___ TEKS BACAAN ___

Semua huruf ataupun kata yang ditulis bisa berubah-ubah, baik itu huruf besar maupun huruf kecil. Menulis kata bisa juga dengan rangkaian angka atau huruf atau mencampurnya.
Bagi sebagian orang, kemunculan bahasa alay ini bisa diterima sebagai perkembangan dunia remaja saat ini, terutama dalam berbahasa. Bisa jadi, karena para remaja ingin mengekspresikan dirinya dalam bentuk berbeda dari dunia orang dewasa, atau mungkin juga karena kreativitasnya, muncullah bahasa ini. Namun, ada pula yang tidak bisa mafhum akan keberadaan bahasa ini. Bahasa alay dianggap telah merusak kaidah bahasa yang selama ini sudah biasa digunakan. Sebab, acap kali penggunaan bahasa itu tidak pada tempatnya.

___ DATA YANG DIBERIKAN ___

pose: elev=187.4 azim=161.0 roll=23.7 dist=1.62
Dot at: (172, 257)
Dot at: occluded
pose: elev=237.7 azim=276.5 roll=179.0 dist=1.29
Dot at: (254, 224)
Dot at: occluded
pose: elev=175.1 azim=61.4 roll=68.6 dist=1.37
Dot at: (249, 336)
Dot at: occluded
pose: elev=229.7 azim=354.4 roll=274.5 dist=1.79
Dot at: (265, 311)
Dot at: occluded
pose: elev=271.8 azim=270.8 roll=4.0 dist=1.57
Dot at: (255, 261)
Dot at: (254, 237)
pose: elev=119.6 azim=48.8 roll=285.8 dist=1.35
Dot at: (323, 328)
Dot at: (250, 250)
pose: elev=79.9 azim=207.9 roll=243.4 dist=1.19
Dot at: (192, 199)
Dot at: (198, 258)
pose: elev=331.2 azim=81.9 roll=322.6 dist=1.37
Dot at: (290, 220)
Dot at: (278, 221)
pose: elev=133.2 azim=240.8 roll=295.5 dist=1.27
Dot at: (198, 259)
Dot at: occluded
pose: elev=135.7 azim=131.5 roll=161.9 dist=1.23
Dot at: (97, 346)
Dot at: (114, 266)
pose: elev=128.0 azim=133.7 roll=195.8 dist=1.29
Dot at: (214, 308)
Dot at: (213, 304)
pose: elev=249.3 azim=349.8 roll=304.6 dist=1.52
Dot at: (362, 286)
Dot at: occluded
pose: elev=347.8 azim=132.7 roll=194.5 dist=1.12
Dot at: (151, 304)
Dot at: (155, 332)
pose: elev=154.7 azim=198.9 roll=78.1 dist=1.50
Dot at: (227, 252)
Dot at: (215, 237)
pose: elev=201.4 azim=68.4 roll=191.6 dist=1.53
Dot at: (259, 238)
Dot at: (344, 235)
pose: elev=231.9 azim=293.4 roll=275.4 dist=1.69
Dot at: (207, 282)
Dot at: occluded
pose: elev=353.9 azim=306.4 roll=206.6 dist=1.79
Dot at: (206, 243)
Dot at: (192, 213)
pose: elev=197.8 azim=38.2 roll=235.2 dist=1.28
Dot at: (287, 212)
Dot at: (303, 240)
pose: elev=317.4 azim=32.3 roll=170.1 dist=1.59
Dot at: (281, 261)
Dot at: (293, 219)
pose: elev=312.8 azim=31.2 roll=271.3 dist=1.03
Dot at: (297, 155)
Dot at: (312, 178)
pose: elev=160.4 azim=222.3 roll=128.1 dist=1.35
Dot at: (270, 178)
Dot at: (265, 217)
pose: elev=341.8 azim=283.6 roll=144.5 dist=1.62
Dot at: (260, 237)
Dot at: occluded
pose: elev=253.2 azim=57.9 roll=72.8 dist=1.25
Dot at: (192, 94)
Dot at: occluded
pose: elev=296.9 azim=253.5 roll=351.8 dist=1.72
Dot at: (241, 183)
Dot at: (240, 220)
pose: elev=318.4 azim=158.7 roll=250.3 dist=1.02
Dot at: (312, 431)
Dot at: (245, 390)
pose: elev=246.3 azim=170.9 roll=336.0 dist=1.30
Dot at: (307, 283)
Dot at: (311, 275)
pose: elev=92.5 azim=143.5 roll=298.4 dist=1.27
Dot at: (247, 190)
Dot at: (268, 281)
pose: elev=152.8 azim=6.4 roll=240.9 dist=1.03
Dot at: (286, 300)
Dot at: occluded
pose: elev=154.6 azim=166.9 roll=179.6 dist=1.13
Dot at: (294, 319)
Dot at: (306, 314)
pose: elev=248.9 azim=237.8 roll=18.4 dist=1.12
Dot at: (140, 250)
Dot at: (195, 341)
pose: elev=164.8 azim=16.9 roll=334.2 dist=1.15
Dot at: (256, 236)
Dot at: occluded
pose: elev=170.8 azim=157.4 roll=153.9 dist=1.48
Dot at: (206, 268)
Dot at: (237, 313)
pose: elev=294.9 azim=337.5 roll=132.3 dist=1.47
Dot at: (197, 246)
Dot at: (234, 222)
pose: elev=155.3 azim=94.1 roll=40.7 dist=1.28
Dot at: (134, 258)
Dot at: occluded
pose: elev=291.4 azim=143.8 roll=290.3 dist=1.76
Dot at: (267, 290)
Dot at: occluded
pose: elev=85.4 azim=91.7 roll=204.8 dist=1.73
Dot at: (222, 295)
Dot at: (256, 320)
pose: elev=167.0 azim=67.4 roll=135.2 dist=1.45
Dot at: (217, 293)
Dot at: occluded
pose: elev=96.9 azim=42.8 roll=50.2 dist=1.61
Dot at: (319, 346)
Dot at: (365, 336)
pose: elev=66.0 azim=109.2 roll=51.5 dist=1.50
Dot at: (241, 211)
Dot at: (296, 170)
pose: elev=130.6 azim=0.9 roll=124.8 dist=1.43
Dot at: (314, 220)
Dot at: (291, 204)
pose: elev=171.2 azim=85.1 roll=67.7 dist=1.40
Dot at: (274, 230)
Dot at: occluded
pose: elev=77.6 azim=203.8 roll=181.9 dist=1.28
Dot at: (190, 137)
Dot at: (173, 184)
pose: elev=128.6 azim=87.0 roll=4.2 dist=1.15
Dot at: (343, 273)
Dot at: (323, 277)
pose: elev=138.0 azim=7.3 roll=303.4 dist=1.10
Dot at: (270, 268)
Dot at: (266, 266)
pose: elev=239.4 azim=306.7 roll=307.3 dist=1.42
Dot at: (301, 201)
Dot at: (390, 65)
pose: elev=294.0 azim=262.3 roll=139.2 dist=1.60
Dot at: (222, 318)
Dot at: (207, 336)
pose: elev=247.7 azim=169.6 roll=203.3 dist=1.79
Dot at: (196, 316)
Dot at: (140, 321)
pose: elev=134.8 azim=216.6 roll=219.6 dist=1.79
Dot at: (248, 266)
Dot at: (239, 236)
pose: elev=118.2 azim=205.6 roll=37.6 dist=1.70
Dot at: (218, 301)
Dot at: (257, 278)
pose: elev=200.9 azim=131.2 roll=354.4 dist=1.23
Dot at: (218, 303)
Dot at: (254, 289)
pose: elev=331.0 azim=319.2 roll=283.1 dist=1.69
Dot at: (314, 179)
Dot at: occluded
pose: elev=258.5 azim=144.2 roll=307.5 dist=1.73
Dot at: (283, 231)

___

» LATIHAN:
Jawablah pertanyaan berikut berdasarkan teks bacaan.
1. Dengan apa saja kata bisa ditulis?
2. Apa dua kemungkinan penyebab munculnya bahasa alay?
3. Menurut pihak yang tidak bisa mafhum, mengapa bahasa alay dianggap merusak kaidah bahasa?
Catatan tersebut merupakan bahan yang terpisah dari teks bacaan.

» JAWABAN LATIHAN:
1. Kata bisa ditulis dengan rangkaian angka atau huruf, atau dengan mencampur keduanya.
2. Para remaja ingin mengekspresikan dirinya dalam bentuk yang berbeda dari dunia orang dewasa, atau karena kreativitas mereka.
3. Penggunaan bahasa itu acap kali tidak pada tempatnya.